## ИСХОДНЫЙ ОТРЫВОК
· · · · ·

8 марта 1588 года он обратился к Виттенбергскому университету с «Прощальной речью». Он превозносил до небес успехи просвещения и призывал не считать больше немцев варварами. Они весьма продвинулись вперед в культуре и образованности. Мудрость, обитавшая когда-то среди египтян, халдеев, греков, обрела теперь в Германии новую родину.
Он воздавал должное светлым умам. Кто может сравниться с Николаем Кузанским? Тот превзошел бы самого Пифагора, если бы ряса не мешала его гению!
Бруно отметил большой интерес к астрономии, разделяемый многими людьми, в том числе и императором Рудольфом. С великой похвалою отозвался о наблюдениях ландграфа Вильгельма Гессенского. Конечно, не мог обойти молчанием и разумнейшего Коперника, который в немногих главах сказал больше о природе, чем Аристотель и все перипатетики, вместе взятые!
Не упустил Бруно случая обрушиться и на католическую церковь. Он в высокопарных выражениях возвеличивал Лютера за то, что тот осмелился восстать против римского чудовища, которое своим ядом отравляло весь мир.
Не пожалел выспренних фраз, чтобы прославить лучший в Германии Виттенбергский университет.
Почти два года тут внимали его диковинным лекциям, хотя он и казался им безумцем. Вот и теперь ему оказана величайшая честь: не только студенты, но и высокоученые доктора почтили его своим присутствием. Им, светочам науки, звездам на ее небе, высказывает он свою признательность.
Он прощался с лесами, где любил размышлять, и реками, по берегам которых бродил…
Вслед за «Прощальной речью» виттенбергский типограф Захарий Кратон выпустил в свет и «Камероценский акротизм». «Прощальная речь» могла оставить впечатление, что Бруно, собираясь уезжать, испытывал чувство благодарности и даже грусть. Но по собственной ли воле покинул он Виттенберг? После того как он усладил виттенбержцев риторическими красотами своей «Речи», произошли события, изменившие весьма существенно картину идиллического расставания. И, вероятно, не последнюю роль в этом сыграло издание «Камероценского акротизма».
Джордано предпочитал не разглагольствовать об истинных мотивах отъезда. Но пять лет спустя человек, с которым Бруно был близко знаком, вспоминал, что слышал в Германии, будто Ноланец, слывший еретиком, хотел из своих последователей учредить философскую секту в Саксонии и был оттуда изгнан.

· · · · ·

## ЗАДАНИЕ
Перепишите, пожалуйста, без изменений фрагмент отрывка о прощании Бруно с Виттенбергом: от слов «Бруно отметил большой» до слов «Германии Виттенбергский университет.» включительно.

· · · · ·

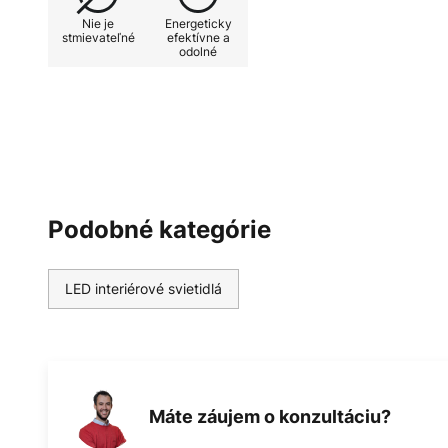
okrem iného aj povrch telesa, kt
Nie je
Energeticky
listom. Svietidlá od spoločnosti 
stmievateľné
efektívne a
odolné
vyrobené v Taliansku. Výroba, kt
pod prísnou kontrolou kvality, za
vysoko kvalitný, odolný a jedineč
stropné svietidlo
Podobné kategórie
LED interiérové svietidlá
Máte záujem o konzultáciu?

· · · · ·

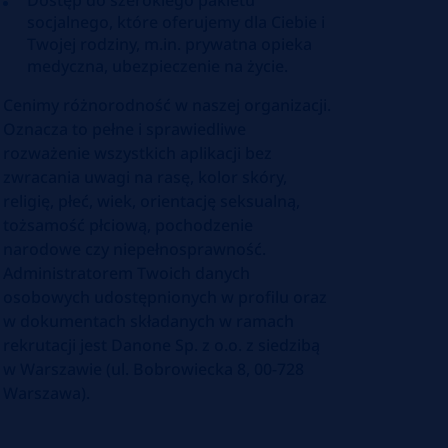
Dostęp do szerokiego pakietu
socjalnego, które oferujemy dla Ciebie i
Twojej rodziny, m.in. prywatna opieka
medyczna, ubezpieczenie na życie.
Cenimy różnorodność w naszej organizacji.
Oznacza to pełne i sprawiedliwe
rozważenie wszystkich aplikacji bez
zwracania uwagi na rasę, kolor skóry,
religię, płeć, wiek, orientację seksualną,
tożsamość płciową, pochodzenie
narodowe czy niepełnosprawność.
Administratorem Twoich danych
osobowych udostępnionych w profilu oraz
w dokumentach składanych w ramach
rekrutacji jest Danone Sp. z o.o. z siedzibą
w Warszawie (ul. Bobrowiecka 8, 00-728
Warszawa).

· · · · ·

## РЕШЕНИЕ
Бруно отметил большой интерес к астрономии, разделяемый многими людьми, в том числе и императором Рудольфом. С великой похвалою отозвался о наблюдениях ландграфа Вильгельма Гессенского. Конечно, не мог обойти молчанием и разумнейшего Коперника, который в немногих главах сказал больше о природе, чем Аристотель и все перипатетики, вместе взятые!
Не упустил Бруно случая обрушиться и на католическую церковь. Он в высокопарных выражениях возвеличивал Лютера за то, что тот осмелился восстать против римского чудовища, которое своим ядом отравляло весь мир.
Не пожалел выспренних фраз, чтобы прославить лучший в Германии Виттенбергский университет.